When the yellow sun set over the plains of Diambour, her struggles were over; her death agony at an end.
She lay, stretched out upon Jean’s body, clasping with rigid arms her dead son. Hot and starry, the first night of their death descended upon them—bringing with it the saturnalia of wild life, with its hushed mysterious beginning, in every corner of this sombre continent of Africa.
That same evening, in that far country at the foot of the Cevennes, Jeanne’s wedding procession was passing in front of the cottage of the old Peyrals.
XXXI
APOTHEOSIS
At first it is heard as a distant moaning, rising from the furthest limits of the desert; then the gruesome chorus approaches through the luminous obscurity: the doleful howling of jackals, the piercing wails of hyenas and tiger-cats.
Poor mother, poor old woman!... This human form, vaguely discernible in the darkness, lying in the midst of these solitudes, its mouth gaping under a sky all strewn with stars, sleeping there at a time when the wild beasts awake—this form which will never rise again—poor mother, poor old woman!... this corpse that lies forsaken is your son!...
“Jean, come into our dance.”
The ravenous pack glides softly through the night, stealing through the thickets, creeping among the lofty grasses. By the light of the stars they fall upon the corpses of the young soldiers, and begin the repast, which has been ordained by blind nature. All that is alive draws its nourishment, in one form or another, from that which has died.

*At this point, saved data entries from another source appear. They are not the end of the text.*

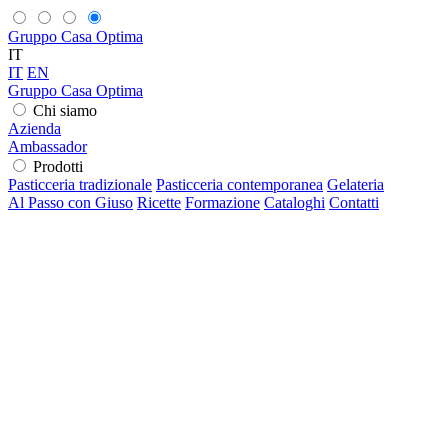
Gruppo Casa Optima
IT
IT
EN
Gruppo Casa Optima
Chi siamo
Azienda
Ambassador
Prodotti
Pasticceria tradizionale
Pasticceria contemporanea
Gelateria
Al Passo con Giuso
Ricette
Formazione
Cataloghi
Contatti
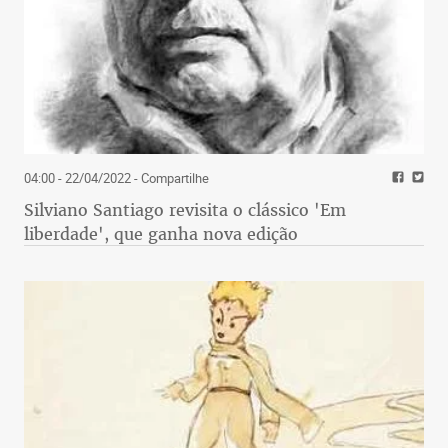
04:00 - 22/04/2022
- Compartilhe
Silviano Santiago revisita o clássico 'Em
liberdade', que ganha nova edição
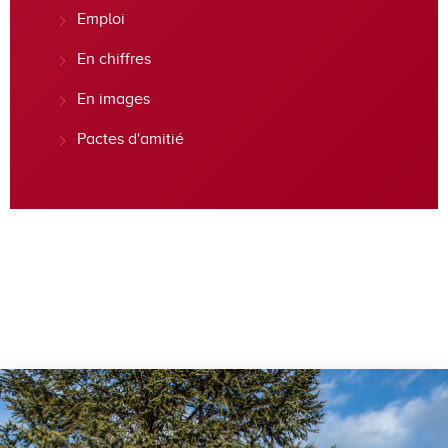
Emploi
En chiffres
En images
Pactes d'amitié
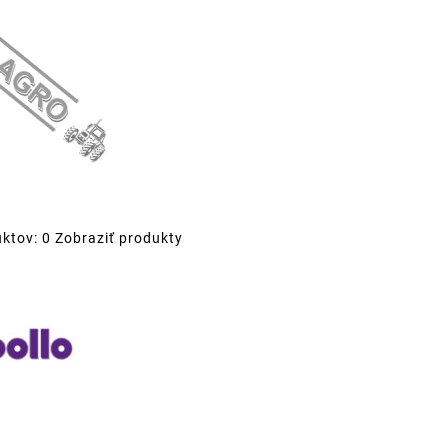
ktov: 0
Zobraziť produkty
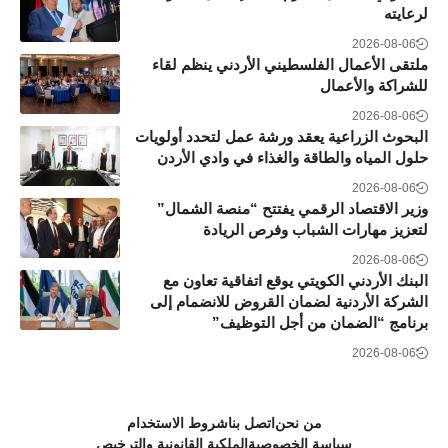
لرعايته
2026-08-06
ملتقى الأعمال الفلسطيني الأردني ينظم لقاء
للشراكة والأعمال
2026-08-06
البحوث الزراعية يعقد ورشة عمل لتحدد أولويات
حلول المياه والطاقة والغذاء في وادي الأردن
2026-08-06
وزير الاقتصاد الرقمي يفتتح “منصة الشمال”
لتعزيز مهارات الشباب وفرص الريادة
2026-08-06
البنك الأردني الكويتي يوقع اتفاقية تعاون مع
الشركة الأردنية لضمان القروض للانضمام إلى
برنامج “الضمان من أجل التوظيف”
2026-08-06
من نحن
اتصل بنا
شروط الاستخدام
سياسة الخصوصية
الملكية القانونية والترخيص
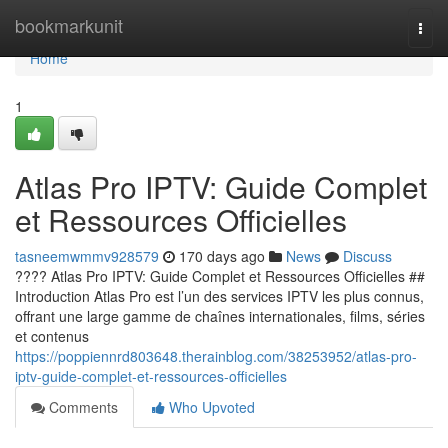
Home
bookmarkunit
Togg
navi
Home
1
Atlas Pro IPTV: Guide Complet
et Ressources Officielles
tasneemwmmv928579
170 days ago
News
Discuss
???? Atlas Pro IPTV: Guide Complet et Ressources Officielles ##
Introduction Atlas Pro est l’un des services IPTV les plus connus,
offrant une large gamme de chaînes internationales, films, séries
et contenus
https://poppiennrd803648.therainblog.com/38253952/atlas-pro-
iptv-guide-complet-et-ressources-officielles
Comments
Who Upvoted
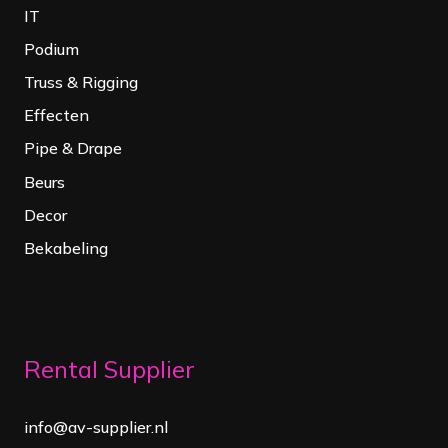
IT
Podium
Truss & Rigging
Effecten
Pipe & Drape
Beurs
Decor
Bekabeling
Rental Supplier
info@av-supplier.nl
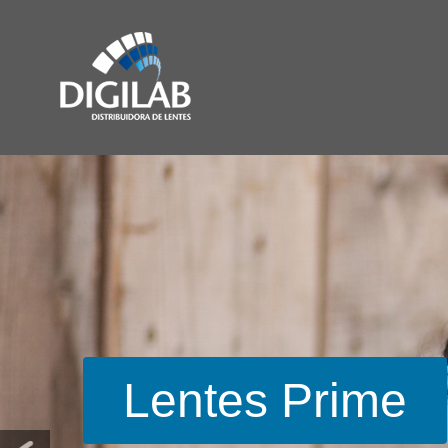
Lentes Essilor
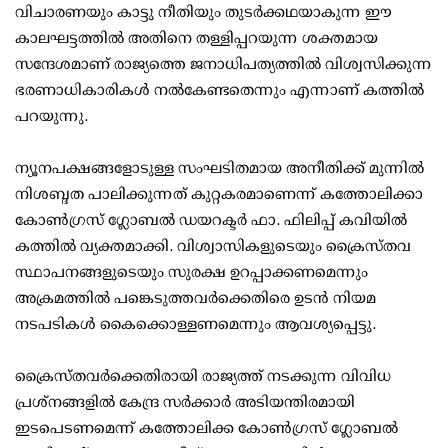
വിചാരണയും കാട്ടു നീതിയും തുടര്‍ക്കഥയാകുന്ന ഈ
കാലഘട്ടത്തില്‍ അതിനെ തള്ളിപ്പറയുന്ന ശക്തമായ
സന്ദേശമാണ് രാജ്യത്തെ ജനാധിപത്യത്തില്‍ വിശ്വസിക്കുന്ന
ഭരണാധികാരികള്‍ നല്‍കേണ്ടതെന്നും എന്നാണ് കത്തില്‍
പറയുന്നു.
ന്യൂനപക്ഷങ്ങളോടുള്ള സംഘടിതമായ അനീതിക്ക് മുന്നില്‍
നിശബ്ദത പാലിക്കുന്നത് കുറ്റകരമാണെന്ന് കത്തോലിക്കാ
കോണ്‍ഗ്രസ് ഗ്ലോബല്‍ ഡയറക്ടര്‍ ഫാ. ഫിലിപ്പ് കവിയില്‍
കത്തില്‍ വ്യക്തമാക്കി. വിശ്വാസികളുടെയും ക്രൈസ്തവ
സ്ഥാപനങ്ങളുടെയും സുരക്ഷ ഉറപ്പാക്കണമെന്നും
അക്രമത്തില്‍ പങ്കെടുത്തവര്‍ക്കെതിരെ ഉടന്‍ നിയമ
നടപടികള്‍ കൈക്കൊള്ളണമെന്നും ആവശ്യപ്പെട്ടു.
ക്രൈസ്തവര്‍ക്കെതിരായി രാജ്യത്ത് നടക്കുന്ന വിവിധ
പ്രശ്‌നങ്ങളില്‍ കേന്ദ്ര സര്‍ക്കാര്‍ അടിയന്തിരമായി
ഇടപെടണമെന്ന് കത്തോലിക്ക കോണ്‍ഗ്രസ് ഗ്ലോബല്‍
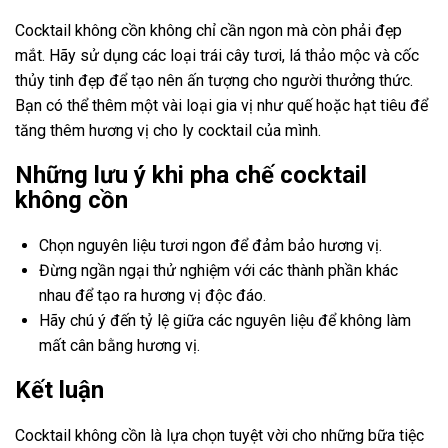
Cocktail không cồn không chỉ cần ngon mà còn phải đẹp
mắt. Hãy sử dụng các loại trái cây tươi, lá thảo mộc và cốc
thủy tinh đẹp để tạo nên ấn tượng cho người thưởng thức.
Bạn có thể thêm một vài loại gia vị như quế hoặc hạt tiêu để
tăng thêm hương vị cho ly cocktail của mình.
Những lưu ý khi pha chế cocktail
không cồn
Chọn nguyên liệu tươi ngon để đảm bảo hương vị.
Đừng ngần ngại thử nghiệm với các thành phần khác
nhau để tạo ra hương vị độc đáo.
Hãy chú ý đến tỷ lệ giữa các nguyên liệu để không làm
mất cân bằng hương vị.
Kết luận
Cocktail không cồn là lựa chọn tuyệt vời cho những bữa tiệc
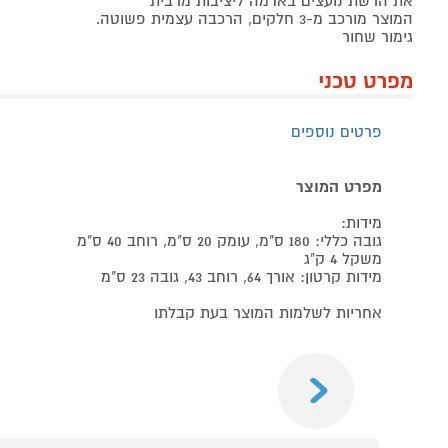
את הרשת נועצים באדמה ליציבות מרבית
המוצר מורכב מ-3 חלקים, הרכבה עצמית פשוטה.
גימור שחור
מפרט טכני
פרטים נוספים
מפרט המוצר
מידות:
גובה כללי: 180 ס"מ, עומק 20 ס"מ, רוחב 40 ס"מ
משקל 4 ק"ג
מידות קרטון: אורך 64, רוחב 43, גובה 23 ס"מ
אחריות לשלמות המוצר בעת קבלתו
Previous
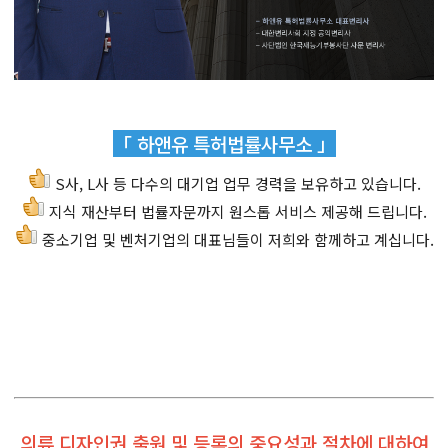
「 하앤유 특허법률사무소 」
S사, L사 등 다수의 대기업 업무 경력을 보유하고 있습니다.
지식 재산부터 법률자문까지 원스톱 서비스 제공해 드립니다.
중소기업 및 벤처기업의 대표님들이 저희와 함께하고 계십니다.
의류 디자인권 출원 및 등록의 중요성과 절차에 대하여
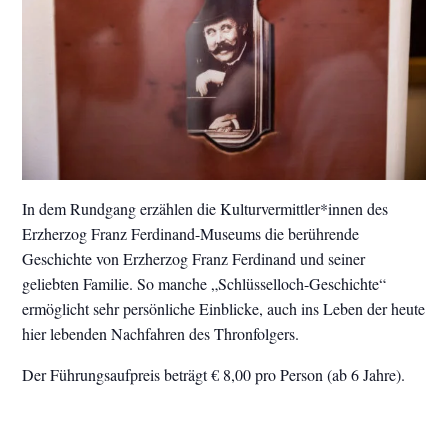
In dem Rundgang erzählen die Kulturvermittler*innen des
Erzherzog Franz Ferdinand-Museums die berührende
Geschichte von Erzherzog Franz Ferdinand und seiner
geliebten Familie. So manche „Schlüsselloch-Geschichte“
ermöglicht sehr persönliche Einblicke, auch ins Leben der heute
hier lebenden Nachfahren des Thronfolgers.
Der Führungsaufpreis beträgt € 8,00 pro Person (ab 6 Jahre).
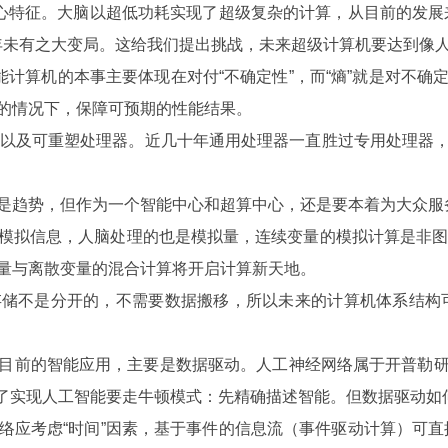
特征。大脑以超低功耗实现了超级复杂的计算，从目前的发展
0年未有之大变局。这给我们提出挑战，未来超级计算机要达到像
计算机的本事主要体现在对付“不确定性”，而“熵”就是对不确
的情况下，保障可预期的性能结果。
以及可重塑处理器。近几十年通用处理器一直胜过专用处理器，
趋势，但作为一个智能中心和超算中心，还是要本着为大众服
拟信息，人脑处理的也是模拟量，连续变量的模拟计算是非图灵
量与离散变量的混合计算将开启计算新天地。
不是分开的，不需要数据搬移，所以未来的计算机体系结构可
前的智能应用，主要是数据驱动。人工神经网络属于开普勒研
预设了实现人工智能要走牛顿模式：先精确描述智能。但数据驱动
考虑“时间”因素，基于事件的信息流（事件驱动计算）可直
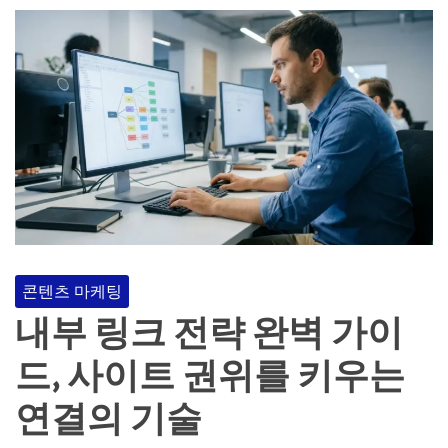
콘텐츠 마케팅
내부 링크 전략 완벽 가이
드, 사이트 권위를 키우는
연결의 기술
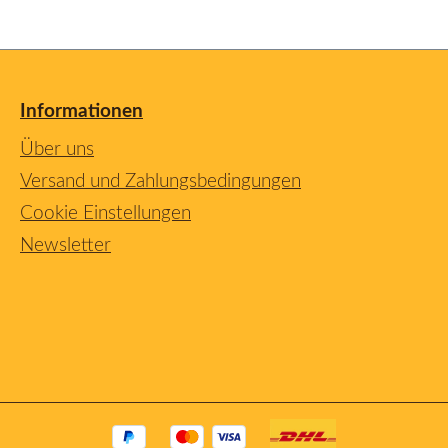
Informationen
Über uns
Versand und Zahlungsbedingungen
Cookie Einstellungen
Newsletter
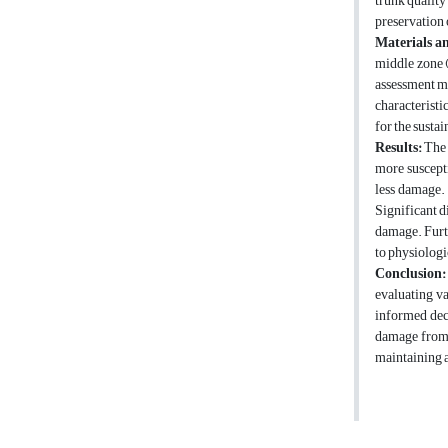
trunk quality
preservation 
Materials a
middle zone (
assessment mo
characteristi
for the susta
Results:
The 
more suscepti
less damage.
Significant d
damage. Furth
to physiologi
Conclusion:
evaluating va
informed deci
damage from u
maintaining a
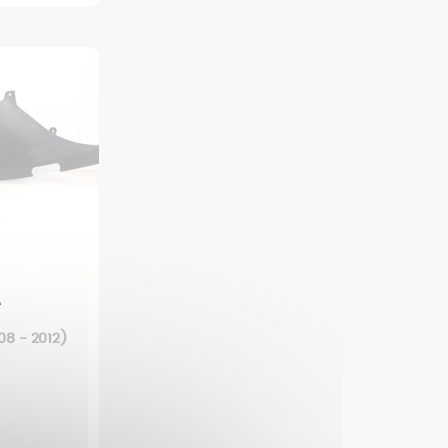
A
8 - 2012)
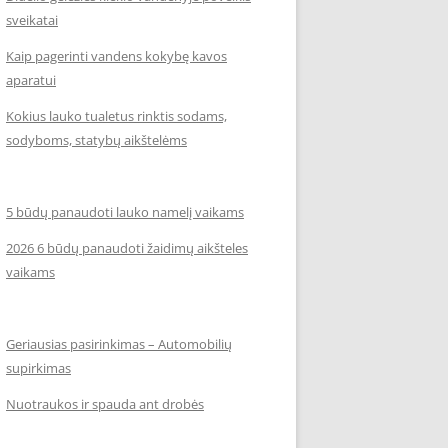
sveikatai
Kaip pagerinti vandens kokybę kavos
aparatui
Kokius lauko tualetus rinktis sodams,
sodyboms, statybų aikštelėms
5 būdų panaudoti lauko namelį vaikams
2026 6 būdų panaudoti žaidimų aikšteles
vaikams
Geriausias pasirinkimas – Automobilių
supirkimas
Nuotraukos ir spauda ant drobės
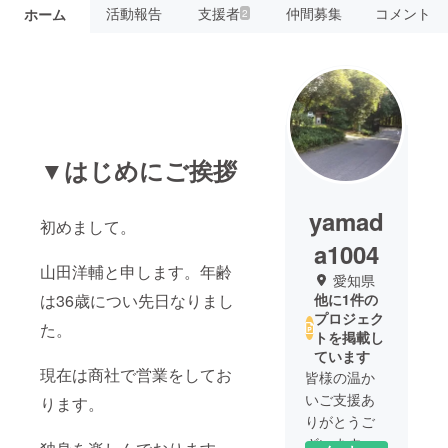
活動報告
支援者
仲間募集
コメント
ホーム
2
▼はじめにご挨拶
yamad
初めまして。
a1004
山田洋輔と申します。年齢
愛知県
は36歳につい先日なりまし
他に1件の
プロジェク
た。
トを掲載し
ています
現在は商社で営業をしてお
皆様の温か
いご支援あ
ります。
りがとうご
ざいます。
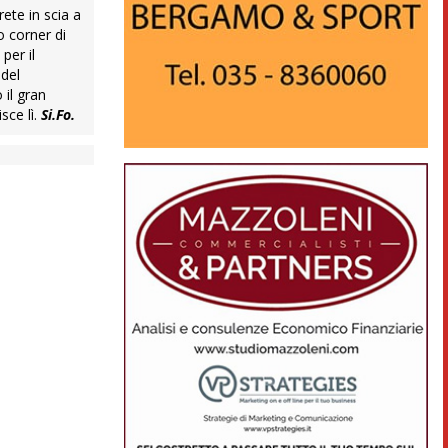
rete in scia a
o corner di
per il
 del
 il gran
sce lì.
Si.Fo.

The man ever grasps in his dead hand the medal of the Virgin, the woman her leather grigris. Watch well over them, O precious amulets.
To-morrow, great, bald-headed vultures will carry on the work of destruction—the bones of the dead will be strewn upon the sand, scattered hither and thither by the beasts of the desert—their skulls will bleach in the sun, to be the sport of winds and grasshoppers.